What Women Should Know
In recent years, women have reclaimed the conversation around their bodies and fitness. The result: greater celebration of bodies of all shapes, sizes, and builds.
The more empowered to build strength (and confidence) women have become, the more interested in creatine they’ve grown.
Still, women who feel hesitant about taking creatine should know: It’s very unlikely they’d pack on anywhere near as much muscle as men when supplementing.
“There’s a big difference in male versus female hormones that promote muscle mass, so women shouldn’t fear that they will instantly bulk up!” says Link.
Men typically have larger muscle mass and more fast-twitch muscle fibers (which support explosive, powerful movements), so they typically see more drastic effects from supplementing with creatine than women.
Who Should Take Creatine
Anyone who lifts weights, sprints, or faithfully attends HIIT classes, can benefit from taking creatine, says Lauren Antonucci, M.S., R.D.N., C.S.S.D., C.D.E., C.D.N., sports dietitian and owner of Nutrition Energy. (Most of the research on creatine focuses on its weight-lifting-related benefits.)
Endurance athletes, like marathoners or triathletes, though, may not get as much out of the supplement. This type of exercise depends more on oxygen, and creatine doesn’t do much to increase aerobic capacity or oxygen intake.
Best Practices For Supplementing With Creatine
If you think creatine could help you reach your fitness (and body composition) goals, Link recommends looking for a supplement that provides 100 percent pure creatine monohydrate, the most-researched form of the compound. (BodyTech’s 100% Pure Creatine Monohydrate powder is unflavored and easy to stack with your other gym supplements.)
How Much Creatine To Take
To start reaping creatine’s muscle-boosting benefits ASAP, Link recommends taking five grams four times per day for up to five days to increase stores fast. (This is often referred to as the ‘loading phase.’)
Once you get your levels up, decrease intake to the ‘maintenance dose’—typically about two to five grams per day. According to Link, women with lower amounts of muscle mass can benefit from just two grams or so. Women with more muscle mass, though, may need closer to five grams.
How To Take Creatine
Though researchers still don’t all quite agree on the single best time to take creatine, shortly before or after exercise have both been proven effective.
Some research also suggests taking creatine alongside some carbohydrates boosts its effectiveness. Carbs stimulate our production of the hormone insulin, which then helps transport them (and creatine) into our muscle cells.
Regardless of how you take your creatine, Antonucci recommends supplementing for 6 to 10 weeks before evaluating your results. It’ll take about that long to notice any real changes in performance or muscle size.
Just remember: “You have to also put in the work! You’re not going to build muscle if you don’t work out,” says Dr.

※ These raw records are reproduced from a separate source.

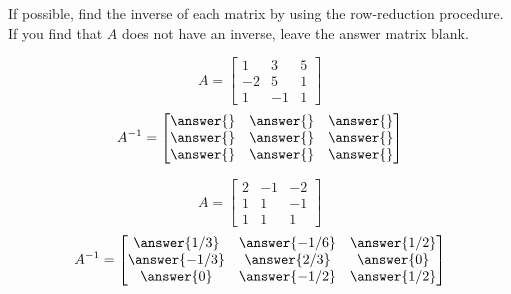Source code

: \documentclass{ximera}
\begin{document}
\begin{problem}
If possible, find the inverse of each matrix by using the row-reduction procedure.  If you find that $A$ does not have an inverse, leave the answer matrix blank.

  \begin{problem}\label{prob:findinverse2}
  $$A=\begin{bmatrix}1&3&5\\-2&5&1\\1&-1&1\end{bmatrix}$$
  $$A^{-1}=\begin{bmatrix}\answer{} &\answer{}&\answer{}\\\answer{}&\answer{}&\answer{}\\\answer{}&\answer{}&\answer{}\end{bmatrix}$$
  
 
 \begin{multipleChoice}
\end{multipleChoice}
  \end{problem}  
  
\begin{problem}\label{prob:findinverse3}
  $$A=\begin{bmatrix}2&-1&-2\\1&1&-1\\1&1&1\end{bmatrix}$$
  $$A^{-1}=\begin{bmatrix}\answer{1/3} & \answer{-1/6} & \answer{1/2} \\  \answer{-1/3} & \answer{2/3} & \answer{0}\\\answer{0} & \answer{-1/2} & \answer{1/2}\end{bmatrix}$$
  
 
 
 \begin{multipleChoice}
\end{multipleChoice}
  \end{problem}   
\end{problem}
\end{document}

Lisa Young, Ph.D., R.D.N.
Your first step is to nail your workout routine; then add creatine into the mix.
About The Water Weight…
Yes, it is true that the average person puts on two to four pounds of water weight when taking creatine, says Antonucci.
However, men typically experience more water retention than women—and it’s typically most notable during the loading phase. Plus, while water retention and weight may fluctuate at first, they typically stabilize after a few weeks.
If women are hyper-concerned about water retention, they can typically avoid it by skipping the loading phase and sticking to less than five grams of creatine per day, Antonucci says.
If building muscle or boosting your fitness are top priority, an extra couple of pounds may certainly be worth it in the long run. Plus, those couple extra pounds really just indicate that your body is better-hydrated!